- Published: September 26, 2022
- Updated: September 26, 2022
- University / College: Dartmouth College
- Language: English
- Downloads: 5
Dear America, I am an African American 16 year old growing up as a minority in suburbia and I have something to say – from my experience – about the reading curriculum of my school. Before I state my principle issue, I will come out now to say that I am grateful for what I have and that I am very patriotic – but patriotism does not mean glorifying every aspect of America. I am proud to call myself an African-American, to admit that I come from and grew up in America, but it seems that America is not proud of us. For a country that has had centuries of systematically implemented racism, there is too much denial and willingness to forget about it only 60 years later. Especially since you, America, never appropriately fulfilled your promises or compensated us after signing for emancipation and one-hundred years later signing for desegregation, among other things.
Yes, it was a huge step forward for us to have our rights written on paper for the entire country to see, but that clearly was not enough. If it were that easy – just to sign a piece of paper and have an entire country comply – I wouldn’t be writing this letter today, January 19th, 2015, Martin Luther King Jr. Day. I’m not writing this to list examples of racism in our society today (although I could, and it would last for pages). I’m writing this because you, America, need to stop denying our history, and accept the fact that this country has a long way to go before racism is over. I don’t even think racism will ever be over, but that doesn’t mean we can’t try to end it.

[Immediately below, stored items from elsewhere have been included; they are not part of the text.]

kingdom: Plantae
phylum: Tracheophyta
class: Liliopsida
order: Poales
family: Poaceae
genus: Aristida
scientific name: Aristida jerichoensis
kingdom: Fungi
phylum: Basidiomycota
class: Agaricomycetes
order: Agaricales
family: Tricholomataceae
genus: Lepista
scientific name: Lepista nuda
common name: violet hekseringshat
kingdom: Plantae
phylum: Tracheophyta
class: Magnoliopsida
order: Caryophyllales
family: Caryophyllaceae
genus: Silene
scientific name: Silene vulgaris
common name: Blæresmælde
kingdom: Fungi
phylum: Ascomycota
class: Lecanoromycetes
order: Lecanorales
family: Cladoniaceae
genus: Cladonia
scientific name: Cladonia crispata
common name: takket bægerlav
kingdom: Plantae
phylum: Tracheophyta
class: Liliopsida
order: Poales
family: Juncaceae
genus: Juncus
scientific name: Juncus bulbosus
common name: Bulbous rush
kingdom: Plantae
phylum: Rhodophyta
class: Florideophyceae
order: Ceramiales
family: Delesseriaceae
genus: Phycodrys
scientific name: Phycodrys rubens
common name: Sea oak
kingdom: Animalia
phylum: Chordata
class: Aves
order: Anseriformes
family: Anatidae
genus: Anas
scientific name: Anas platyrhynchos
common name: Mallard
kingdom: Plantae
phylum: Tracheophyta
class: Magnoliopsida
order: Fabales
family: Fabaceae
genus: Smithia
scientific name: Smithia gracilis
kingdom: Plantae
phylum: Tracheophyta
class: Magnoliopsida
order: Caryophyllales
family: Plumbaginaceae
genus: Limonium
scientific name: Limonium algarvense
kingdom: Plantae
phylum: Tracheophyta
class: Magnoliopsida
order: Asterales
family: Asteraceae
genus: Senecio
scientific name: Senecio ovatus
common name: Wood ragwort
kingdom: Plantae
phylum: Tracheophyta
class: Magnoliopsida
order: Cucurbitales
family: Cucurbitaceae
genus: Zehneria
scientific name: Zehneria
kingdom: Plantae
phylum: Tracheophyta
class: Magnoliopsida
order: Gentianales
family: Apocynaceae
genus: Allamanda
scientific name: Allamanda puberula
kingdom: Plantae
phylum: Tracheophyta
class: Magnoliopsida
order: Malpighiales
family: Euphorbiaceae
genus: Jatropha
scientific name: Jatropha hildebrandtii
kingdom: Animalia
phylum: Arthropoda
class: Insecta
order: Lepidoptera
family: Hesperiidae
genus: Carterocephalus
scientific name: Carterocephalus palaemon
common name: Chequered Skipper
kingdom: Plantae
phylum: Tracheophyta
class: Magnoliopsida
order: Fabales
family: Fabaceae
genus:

So how does any of this relate back to my school’s reading curriculum? I’m sick of reading stories from the perspective of rich white people. I’m sick of seeing only one-dimensional stereotypical characters in the novels we read to represent an entire race. I’m sick of people saying Huck Finn and To Kill a Mockingbird are representative of my race. Yes, they address racism – but from a white perspective. I understand that the House of Mirth addresses sexism – but only for white women. Our curriculum doesn’t touch the harsh realities black men and women faced in the centuries of systematic racism in America, and to be quite frank, it pisses me off when people claim it does.
IT DOESN’T, but it needs to. Our history and our experiences are overlooked by society when they need to be addressed – now more than ever. We tell kids to learn how to walk in other peoples’ shoes, but then we don’t give them opportunities to. Reading books from diverse perspectives will give all of us a chance to walk in everyone’s shoes. I never realized until this year that what we see in the media and what we read in books has the strongest influence on the extent we go to try to understand another person’s perspective. My voice cannot speak for my entire race, nor can any one voice, but the voices of our past and our present, collected, can speak out with us if we’d let them.
Sincerely, 16-year old African American P. S This isn’t just about my race. We need the perspective of every minority in America to be represented in our education.